Post

Don’t Panic: A Researcher’s Guide to Replication Packages

Categories: Publishing

Episode 1: A New README

Who Needs a README?

Imagine coming across a really cool paper in a top journal. The kind of paper you wish you wrote yourself; the kind of paper that gives you seven ideas how to build on it and entirely change our understanding of the topic. Excited, you download the replication package, eager to learn how to do something like this yourself.
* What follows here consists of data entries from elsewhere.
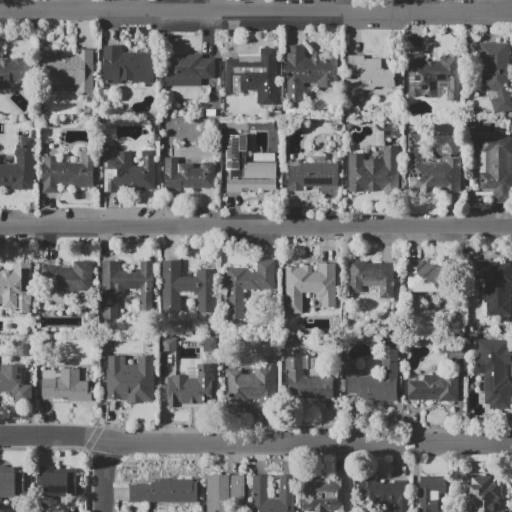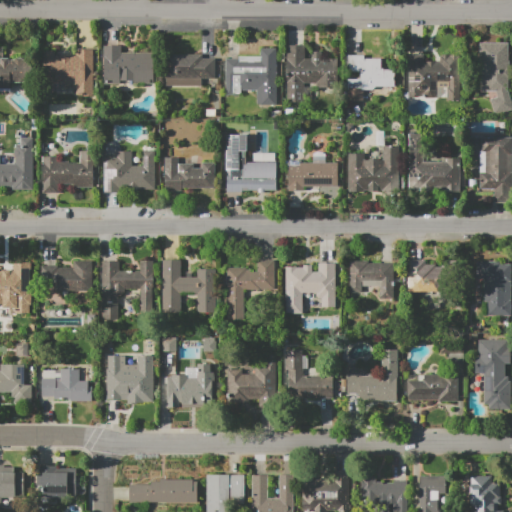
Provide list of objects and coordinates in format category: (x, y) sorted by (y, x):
road: (256, 10)
building: (125, 65)
building: (127, 65)
building: (187, 69)
building: (187, 69)
building: (13, 70)
building: (14, 70)
building: (69, 70)
building: (306, 71)
building: (68, 72)
building: (307, 72)
building: (494, 73)
building: (495, 74)
building: (252, 75)
building: (367, 75)
building: (253, 76)
building: (367, 76)
building: (433, 76)
building: (434, 77)
building: (496, 166)
building: (18, 167)
building: (247, 167)
building: (429, 167)
building: (497, 167)
building: (19, 168)
building: (248, 168)
building: (429, 169)
building: (128, 171)
building: (129, 171)
building: (373, 171)
building: (66, 172)
building: (68, 172)
building: (374, 172)
building: (310, 174)
building: (187, 175)
building: (311, 175)
building: (188, 176)
road: (255, 226)
building: (374, 275)
building: (67, 276)
building: (371, 276)
building: (422, 276)
building: (425, 276)
building: (68, 277)
building: (246, 284)
building: (247, 285)
building: (308, 285)
building: (309, 285)
building: (124, 286)
building: (126, 286)
building: (494, 286)
building: (15, 287)
building: (186, 287)
building: (494, 287)
building: (16, 288)
building: (188, 288)
building: (493, 371)
building: (494, 372)
building: (128, 379)
building: (304, 379)
building: (304, 380)
building: (376, 380)
building: (377, 380)
building: (14, 383)
building: (252, 383)
building: (15, 384)
building: (254, 384)
building: (65, 385)
building: (128, 385)
building: (65, 386)
building: (432, 387)
building: (433, 387)
building: (189, 397)
road: (54, 439)
road: (311, 442)
road: (104, 476)
building: (55, 481)
building: (57, 481)
building: (10, 482)
building: (14, 483)
building: (162, 491)
building: (165, 491)
building: (223, 492)
building: (224, 492)
building: (383, 492)
building: (431, 492)
building: (384, 493)
building: (430, 493)
building: (271, 494)
building: (325, 494)
building: (483, 494)
building: (484, 494)
building: (272, 495)
building: (325, 495)
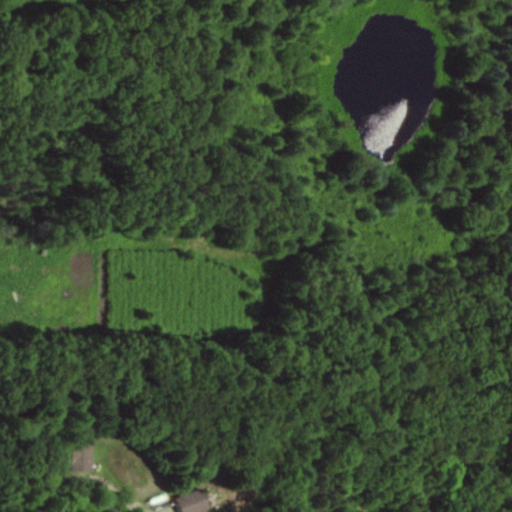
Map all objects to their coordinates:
building: (79, 456)
building: (190, 501)
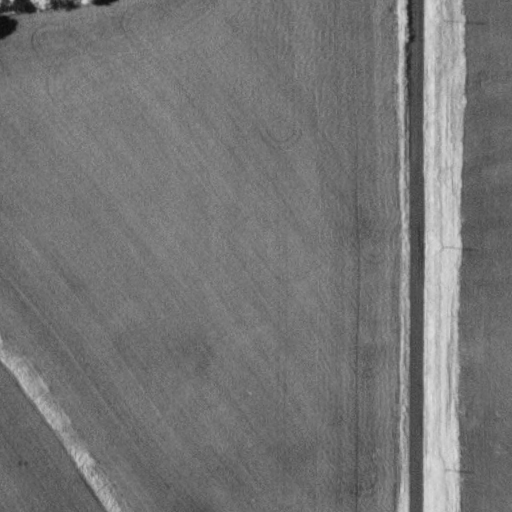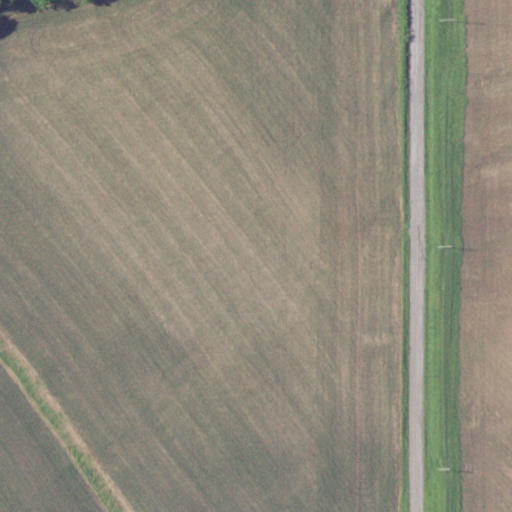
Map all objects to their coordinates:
road: (418, 256)
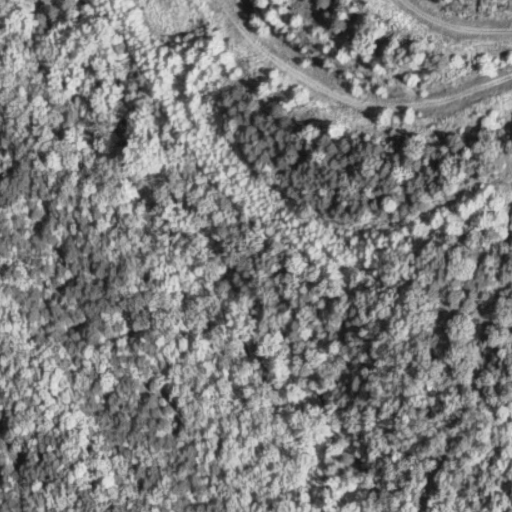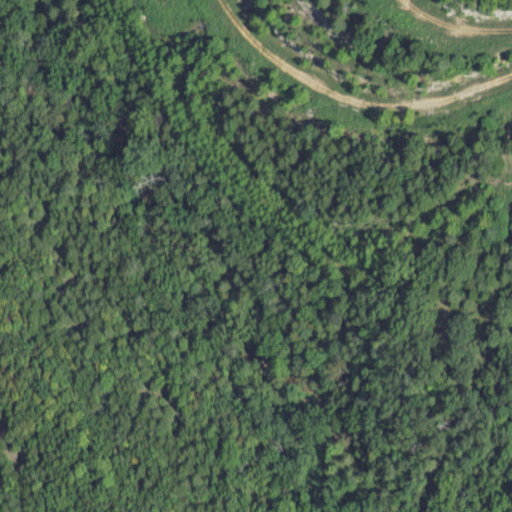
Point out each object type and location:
road: (453, 23)
road: (349, 97)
You unzip the folder, and find yourself in a trash compactor.[1] Twenty different folders with cryptic names like “Vr_d_preliminary4” and “Xkj_bbr9”, each containing several datasets, code files, and pdfs. After an hour of digging, you manage to find what seems like the master code file: “master_v2_corrected_final_final.do” Great. Three hours later, after fixing several broken paths, downloading five custom functions, and discovering code notes that make you a little uneasy (“fix this later when we have the latest file”, “who did this?”, “why do you replace the zeros?”), you finally press Run. And the code runs. For hours and hours, until it breaks again, because it requires an input file that is not contained in the folder. You pour yourself a drink.

You try to summon help. “README, you are my only hope.” Alas, no README today. Let’s fight this common sight, and let me explain why.[2]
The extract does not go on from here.